======== SOURCE EXTRACT

Ham and Sweet Potato Soup

Really, the best soups are the ones that simmer all day and fill your house with an irresistible aroma. This sweet and savory slow cooker soup with ham, sweet potatoes, apple, and a whisper of cinnamon is exactly that — comfort in a bowl with minimal effort.
Serving: 6 | Prep Time: 15 minutes | Cooking Time: 480 minutes
Ingredients
Soup Base
- 2 tablespoons unsalted butter
- 1 large yellow onion, finely diced
- 2 large cloves garlic, minced
- 1.5 pounds smoked ham, cut into 1/2-inch cubes
- 2 medium sweet potatoes (about 1.5 lbs), peeled and cut into 1/2-inch cubes
- 1 large Honeycrisp apple, peeled, cored, and cut into 1/2-inch cubes
- 4 cups low-sodium chicken broth
- 1 cinnamon stick (about 3 inches)
- 1/2 teaspoon freshly grated nutmeg
- 1/2 teaspoon kosher salt
- 1/4 teaspoon freshly ground black pepper
For Finishing
- 1/4 cup heavy cream (optional)
- Fresh parsley, chopped, for garnish
Instructions
- In a large skillet over medium heat, melt 2 tablespoons unsalted butter. Add the finely diced onion and cook, stirring occasionally, until translucent, about 5 minutes.
- Add the minced garlic to the skillet and cook for 30 seconds until fragrant, then transfer the onion and garlic to a 6-quart slow cooker.
- Add the cubed ham, sweet potatoes, and apple to the slow cooker. Pour in 4 cups low-sodium chicken broth. Add the cinnamon stick, nutmeg, salt, and pepper. Stir to combine.
- Cover the slow cooker and cook on LOW for 8 hours, or until the sweet potatoes are tender when pierced with a fork. (Tip: For a thicker soup, remove the lid during the last 30 minutes to allow some liquid to evaporate.)
- Remove the cinnamon stick and discard. Using an immersion blender, puree the soup to your desired consistency — I like to leave some texture for a chunky-smooth finish. (Tip: If using a countertop blender, blend in batches and remove the center cap to allow steam to escape; cover with a towel.)
- Stir in 1/4 cup heavy cream, if using, for extra richness. Taste and adjust salt and pepper as needed. (Tip: The sweetness from the apple and sweet potatoes may change the seasoning; a pinch more salt can balance it.)
- Ladle the soup into bowls and garnish with fresh parsley. Serve hot.
Beneath its velvety surface, this soup delivers a surprising pop of apple brightness and a gentle warmth from cinnamon and nutmeg. Serve it with crusty bread for dipping, or top with crispy fried sage leaves for a savory crunch that takes it over the top.

================
======== RAW DATA

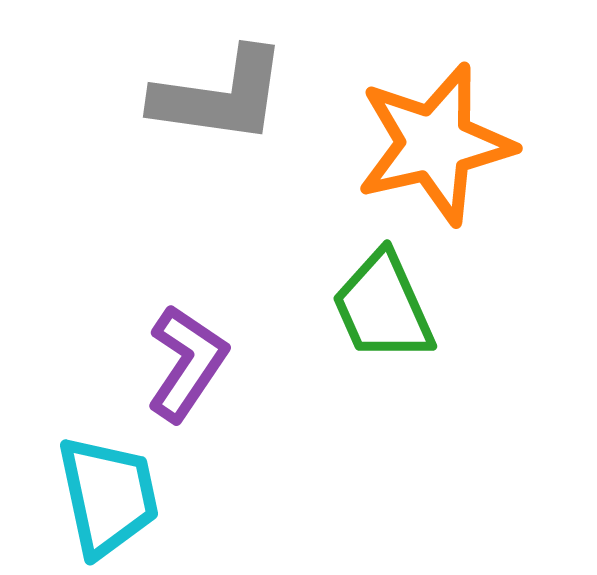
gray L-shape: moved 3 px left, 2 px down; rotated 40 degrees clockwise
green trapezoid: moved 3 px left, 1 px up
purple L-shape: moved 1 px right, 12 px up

================

■ **INSTRUCTIONS**
(A) Name every ingredient in the ham and sweet potato soup recipe that is cut into 1/2-inch cubes.
(B) Copy the part of the ham and sweet potato soup recipe starting at "- 1/2 teaspoon freshly" and ending at "about 5 minutes.".
The listing comes from a different source than the recipe.

■ **SOLUTIONS FOR EACH TASK**
(A)
- Smoked ham
- Sweet potatoes
- Honeycrisp apple

(B)
- 1/2 teaspoon freshly grated nutmeg
- 1/2 teaspoon kosher salt
- 1/4 teaspoon freshly ground black pepper
For Finishing
- 1/4 cup heavy cream (optional)
- Fresh parsley, chopped, for garnish
Instructions
- In a large skillet over medium heat, melt 2 tablespoons unsalted butter. Add the finely diced onion and cook, stirring occasionally, until translucent, about 5 minutes.